Omicidio 19enne pakistana: indagato il padre

omicidio

Giallo sull'omicidio della 19enne Azra Riaz, trovata morta su una strada nei pressi di Macerata. Arrestato il padre, accusato di violenze domestiche.

E’ giallo sulla morte di Azra Riaz, ragazza pakistana trovata morta su una strada provinciale di Trodica di Morrovalle, in provincia di Macerata, la sera di sabato 24 febbraio 2018. E’ stato arrestato il padre, Muhammad Riaz, già accusato per violenze domestiche.

Giallo

L’ennesimo incubo ha turbato il sonno degli abitanti di Macerata. Prima il giallo su Pamela, poi la sparatoria nel centro della città e gli scontri tra neo-fascisti e centri sociali, adesso questo. Dopo che il corpo di Azra Riaz, 19enne di origine pakistana, era stato trovato senza vita lungo la Sp 485 a Trodica di Morrovalle, i carabinieri avevano inizialmente pensato a un incidente stradale. Dopo i rilievi, però, le forze dell’ordine hanno arrestato il padre di Azra per omicidio preterintenzionale. E’ stata infatti dimostrata la sua presenza sul posto quando la figlia è morta. A rafforzare le accuse è stata la scoperta, sul cadavere, di segni di percosse, mentre il medico legale (Roberto Scendoni) non ha rinvenuto traumi compatibili con l’investimento.
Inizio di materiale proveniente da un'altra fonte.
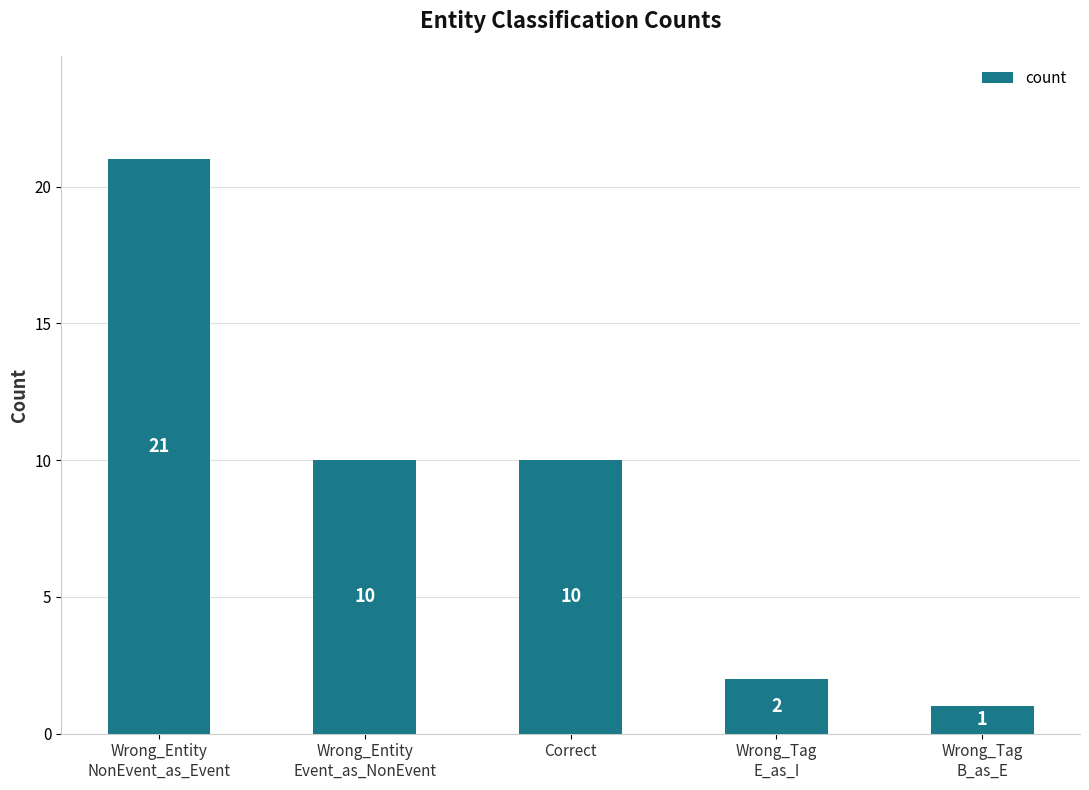

What is the greatest value displayed?

21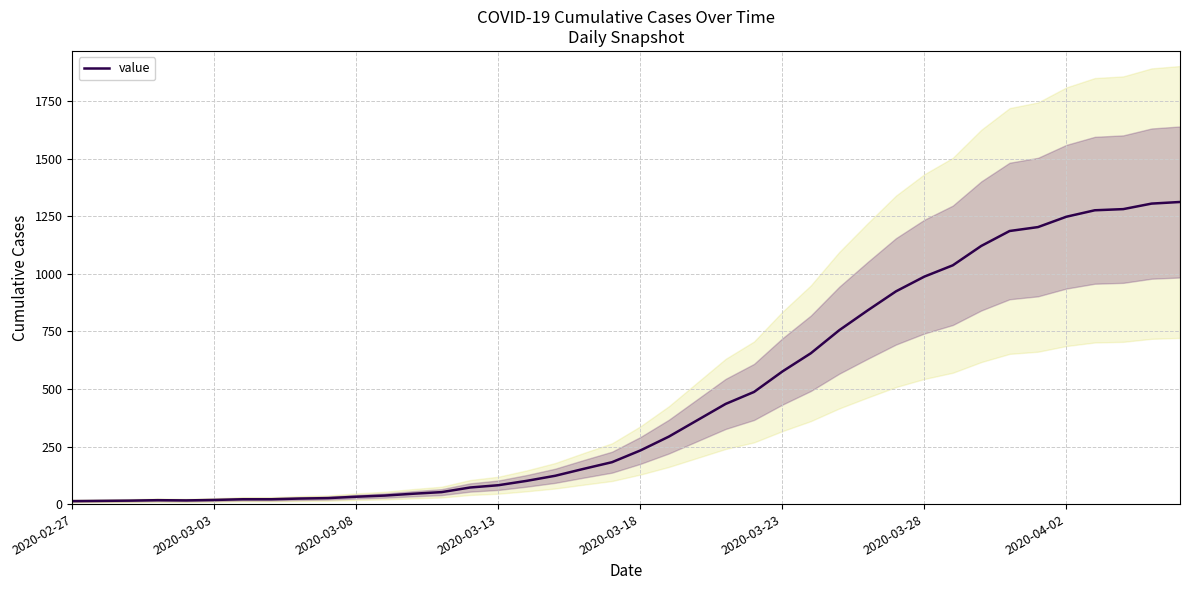

How many lines are shown in the chart?

1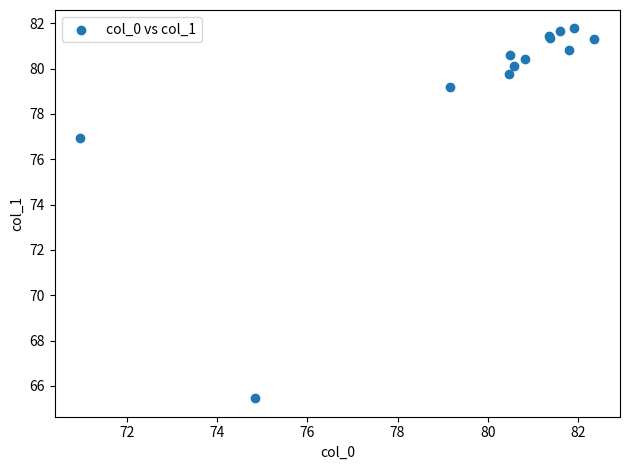

What Y value in the scatter plot is closest to 73?

77.0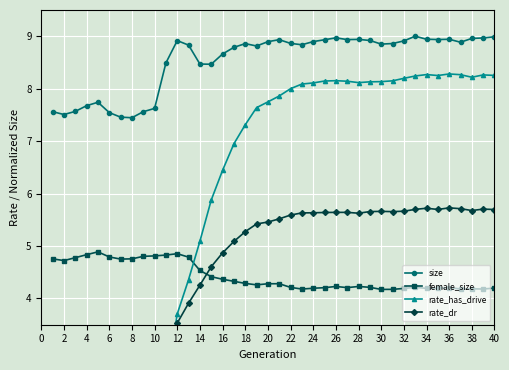

How many lines are shown in the chart?

4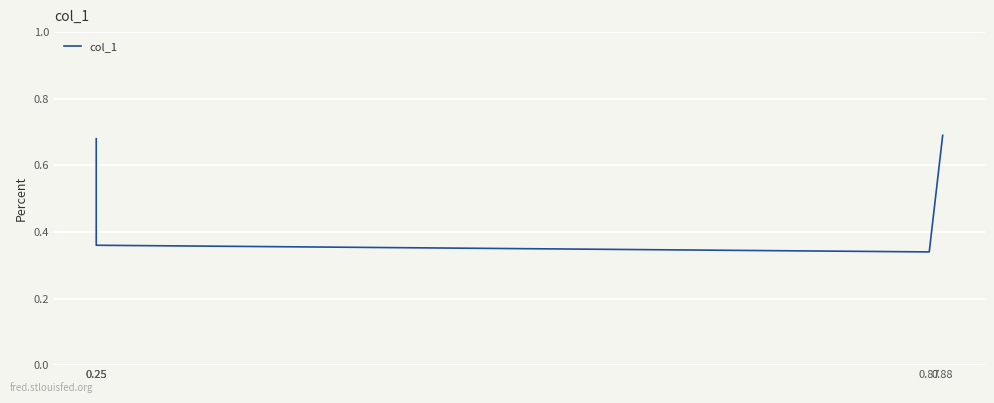

List the labels in order of value, largest first.

0.88, 0.25, 0.25, 0.87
Si attendono i risultati dell’autopsia per disporre di dati certi e chiarire le cause del decesso. Il magistrato che sta indagando sulla vicenda, inoltre, ha ricordato che la ragazza avrebbe dovuto essere ascoltata nei prossimi giorni in un procedimento penale aperto dai carabinieri di Recanati.

Precedenti

Azra viveva a Recanati con il padre, mentre i tre fratelli più piccoli (due maschi e una femmina) sono attualmente ospitati in una comunità. I figli minori erano stati portati via dal genitore dopo che quest’ultimo era stato incolpato di maltrattamenti domestici a danni degli stessi. La madre della giovane vittima, invece, è rimasta in Pakistan.

Il 43enne Muhammad Riaz, assistito dall’avvocato Francesco Giorgio Laganà, si trova in Italia da diversi anni e ha sempre lavorato come muratore. Ha affermato che all’ora del sinistro si trovava in macchina con la figlia, la quale avrebbe voluto scendere dalla vettura. Per farla risalire, l’uomo avrebbe fatto retromarcia, ma in quell’attimo Azra sarebbe stata centrata da un automobilista. Nonostante abbia dichiarato più volte di essere innocente e abbia respinto ogni accusa, la polizia lo ha arrestato e rinchiuso nel carcere di Montacuto ad Ancona. Tuttavia, non si esclude la colpevolezza per omicidio colposo di un 52enne di Montecosaro, conducente dell’auto Ford C-Max che potrebbe aver investito la ragazza. L’uomo ha dichiarato di avere superato il corpo esanime della ragazza, ma di non averlo travolto.